KM: Yes, Andrew is one of the top alto sax players in the worid. I had a little bent soprano sax - there are straight soprano saxes and there are small bent ones with an alto shape - and he picked it up so fast. It was a natural talent and he has been playing since he was three. When he was a youngster he used to play for my band. I was so confident in him that I had him on some of my records. We did some Stan Kenton numbers and he played the lead on them. He left the country when he was 17 to play with Maynard Ferguson. He lived in LA for nine years and he worked with Buddy Rich and Quincy Jones. He was also with James Last for 15 years. He would tell musicians to stay with me in London as it would save on hotel bills! I had many top players staying with me. He's not in the UK very much but he was on a sell-out tour with Elaine Paige recently.

SL: Do you still play the sax?

KM: Oh, yes, I have a band in London, made of local lads including a doctor and a lawyer. I have trained them for 20 years at a little club every Tuesday night. I said, 'I'm sorry about the outburst last week, but you were all playing so badly.' They said, 'Don't stop shouting at us. That's what we come along for.' We go out occasionally, usually charity performances, and to be fair, they can play very well.
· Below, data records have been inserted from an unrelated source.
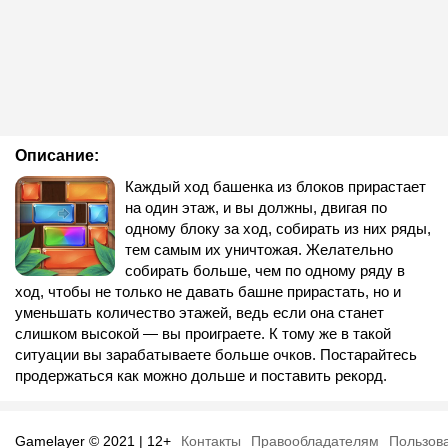
Описание:
Каждый ход башенка из блоков прирастает
на один этаж, и вы должны, двигая по
одному блоку за ход, собирать из них ряды,
тем самым их уничтожая. Желательно
собирать больше, чем по одному ряду в
ход, чтобы не только не давать башне прирастать, но и
уменьшать количество этажей, ведь если она станет
слишком высокой — вы проиграете. К тому же в такой
ситуации вы зарабатываете больше очков. Постарайтесь
продержаться как можно дольше и поставить рекорд.
Gamelayer © 2021 | 12+
Контакты
Правообладателям
Пользов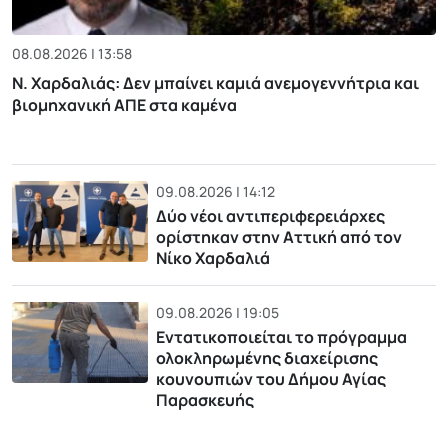
08.08.2026 | 13:58
Ν. Χαρδαλιάς: Δεν μπαίνει καμιά ανεμογεννήτρια και
βιομηχανική ΑΠΕ στα καμένα
09.08.2026 | 14:12
Δύο νέοι αντιπεριφερειάρχες
ορίστηκαν στην Αττική από τον
Νίκο Χαρδαλιά
09.08.2026 | 19:05
Εντατικοποιείται το πρόγραμμα
ολοκληρωμένης διαχείρισης
κουνουπιών του Δήμου Αγίας
Παρασκευής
I also have a professional band too and we play hotels and the like.

SL: Ken Mackintosh, thank you very much.

KM: I'm very pleased to meet you as I have a soft spot for Liverpool. When I did the Empire, I used to stay in Hoylake with my cousin in Hoylake and they owned the Falcon Steam Laun­dry.

SL: Laundries come in useful.

KM: Even today. A few weeks ago I said to this band that I train, 'We are doing this charity show so there's no need for anything formal. Just wear something casual.' A couple of them came along with their trousers hanging out at the knees. It looked as though they'd come from a building site and I wasn't having that.